Store data in SingleStoreDB
We'll now create a connection to SingleStoreDB:
from sqlalchemy import *
db_connection = create_engine(connection_url)
Now we'll create a new table in SingleStoreDB using the Pandas Dataframe:
aqi_df.to_sql(
"aqi",
con = db_connection,
if_exists = "replace",
index = False,
chunksize = 1000
)
We'll check some data in the table:
SELECT * FROM aqi LIMIT 5;
Example output:
+---------------------+---------+---------+---------+----------+---------+----------+------+--------+-------+------+------+----------------------+------+------+
| date | O3 | NO | NO2 | NOXasNO2 | SO2 | CO | PM10 | PM2.5 | wd | ws | temp | site | code | aqi |
+---------------------+---------+---------+---------+----------+---------+----------+------+--------+-------+------+------+----------------------+------+------+
| 2022-01-05 02:00:00 | 55.0813 | 0.12473 | 8.22375 | 8.415 | 0.53218 | 0.11642 | 7.7 | 4.151 | 299.3 | 5.2 | 1.2 | London N. Kensington | KC1 | 17 |
| 2022-01-09 11:00:00 | 53.4848 | 3.7419 | 22.185 | 27.9225 | 0.79827 | 0.17463 | 11.1 | 5.755 | 296.9 | 3.5 | 5.8 | London N. Kensington | KC1 | 24 |
| 2022-01-09 19:00:00 | 3.39269 | 9.10529 | 69.615 | 83.5762 | 0.79827 | 0.512248 | 28.4 | 22.264 | 271.5 | 2.5 | 1.9 | London N. Kensington | KC1 | 72 |
| 2022-01-10 11:00:00 | 5.38839 | 29.3116 | 70.1888 | 115.132 | 1.33045 | 0.46568 | 24.2 | 11.698 | 131.5 | 1.5 | 1.2 | London N. Kensington | KC1 | 48 |
| 2022-01-11 09:00:00 | 30.9333 | 1.87095 | 26.3925 | 29.2612 | 0 | 0.197914 | 6.8 | 5.472 | 208.4 | 2.1 | 8.1 | London N. Kensington | KC1 | 22 |
+---------------------+---------+---------+---------+----------+---------+----------+------+--------+-------+------+------+----------------------+------+------+
A variety of tools could now be used with SingleStoreDB to perform analytics on the data.

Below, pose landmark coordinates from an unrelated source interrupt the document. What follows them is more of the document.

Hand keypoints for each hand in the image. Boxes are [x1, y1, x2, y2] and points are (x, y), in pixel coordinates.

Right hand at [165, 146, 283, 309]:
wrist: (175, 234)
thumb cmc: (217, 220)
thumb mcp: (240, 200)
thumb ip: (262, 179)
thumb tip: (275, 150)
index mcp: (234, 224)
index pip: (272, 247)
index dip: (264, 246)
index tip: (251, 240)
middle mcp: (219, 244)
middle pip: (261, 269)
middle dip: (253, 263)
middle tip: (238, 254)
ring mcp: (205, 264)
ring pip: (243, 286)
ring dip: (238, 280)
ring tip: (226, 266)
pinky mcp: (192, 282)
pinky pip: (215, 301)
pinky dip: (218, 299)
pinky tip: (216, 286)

For example, we have previously discussed the ease with which we can use analytics and visualisation tools with SingleStoreDB, such as Apache Superset, Metabase and Looker.
Bonus: Create visualisation
From our Python environment, we can also create a quick visualisation using Plotly:
# Define the ranges for each AQI category
aqi_bounds = [0, 51, 101, 151, 201, 301, 500]

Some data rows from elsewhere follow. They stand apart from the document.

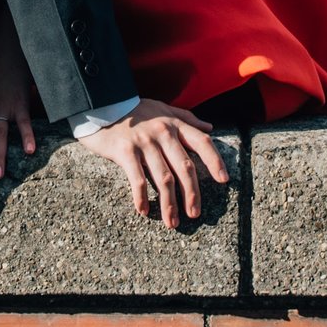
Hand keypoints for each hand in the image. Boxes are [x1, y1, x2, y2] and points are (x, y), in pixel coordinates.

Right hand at [75, 99, 230, 228]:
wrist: (102, 105)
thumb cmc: (135, 110)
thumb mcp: (163, 109)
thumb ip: (187, 118)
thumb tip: (210, 126)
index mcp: (174, 124)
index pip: (202, 142)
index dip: (215, 161)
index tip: (224, 180)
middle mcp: (163, 132)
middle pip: (184, 167)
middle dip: (192, 193)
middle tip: (195, 214)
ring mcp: (144, 142)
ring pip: (163, 178)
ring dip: (169, 203)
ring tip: (172, 222)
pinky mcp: (125, 151)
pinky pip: (138, 179)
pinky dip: (141, 197)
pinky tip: (144, 211)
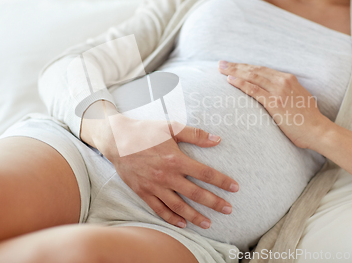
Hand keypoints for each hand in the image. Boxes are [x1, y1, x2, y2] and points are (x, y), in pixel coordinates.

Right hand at [80, 101, 238, 229]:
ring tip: (208, 223)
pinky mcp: (143, 192)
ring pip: (178, 206)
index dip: (221, 181)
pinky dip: (171, 218)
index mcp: (175, 159)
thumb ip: (195, 134)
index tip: (235, 188)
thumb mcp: (170, 128)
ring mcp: (154, 186)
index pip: (204, 173)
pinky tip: (182, 223)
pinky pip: (159, 209)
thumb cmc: (145, 132)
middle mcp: (166, 176)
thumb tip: (217, 139)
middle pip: (195, 194)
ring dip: (195, 216)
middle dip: (214, 202)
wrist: (116, 140)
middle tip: (228, 209)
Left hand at [218, 60, 330, 148]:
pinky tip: (230, 80)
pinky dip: (241, 84)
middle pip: (255, 70)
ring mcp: (279, 91)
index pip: (262, 69)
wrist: (318, 131)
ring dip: (234, 71)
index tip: (234, 65)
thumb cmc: (308, 119)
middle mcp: (283, 81)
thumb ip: (286, 93)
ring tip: (221, 69)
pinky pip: (254, 90)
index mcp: (289, 79)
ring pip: (252, 76)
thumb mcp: (299, 99)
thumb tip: (275, 94)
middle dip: (236, 66)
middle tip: (221, 63)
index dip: (246, 66)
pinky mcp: (275, 102)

# Define the names of each AQI category
aqi_categories = [
"Good",
"Moderate",
"Unhealthy for Sensitive Groups",
"Unhealthy",
"Very Unhealthy",
"Hazardous",
"Very Hazardous"
]
# Define the colours for each AQI category
aqi_colors = [
[0.0, "green" ],
[0.1, "green" ],
[0.102, "yellow"],
[0.2, "yellow"],
[0.202, "orange"],
[0.3, "orange"],
[0.302, "red" ],
[0.4, "red" ],
[0.402, "purple"],
[0.6, "purple"],
[0.602, "maroon"],
[1.0, "maroon"]
]
# Define the tick values and labels for the colorbar
tickvals = [(aqi_bounds[i] + aqi_bounds[i + 1]) / 2 for i in range(len(aqi_bounds)-1)]
ticktext = aqi_categories[:-1]
# Create a new figure object with a heatmap trace
fig = go.Figure(data = go.Heatmap(
x = aqi_df["date"].to_numpy(),
y = aqi_df["site"],
z = aqi_df["aqi"],
colorscale = aqi_colors,
zmin = aqi_bounds[0],
zmax = aqi_bounds[-1],
colorbar = dict(title = "Air Quality Index",
tickmode = "array",
ticktext = ticktext,
tickvals = tickvals
)
)
)
# Customise the layout of the figure
fig.update_layout(
xaxis_title = "Date",
yaxis_title = "Location",
title = "Air Quality Index by Location and Date",
width = 700,
height = 600,
yaxis = dict(tickangle = -90)
)
# Show the figure
fig.show()
This produces the heatmap shown in Figure 1.
The overall quality of air throughout 2022 was Good. The next steps would be to drill down and further analyse the data, check the data for the other polluting gases, and so on. We could also make the heatmap more interesting by adding additional weather data.
Summary
In this short article, we have quickly analysed some air quality data from Defra in the UK, using the US EPA algorithm with data for particulates (PM10 and PM2.5). However, we note that many countries use different algorithms to calculate their AQI, although the approach described in this article could be easily adapted for other countries.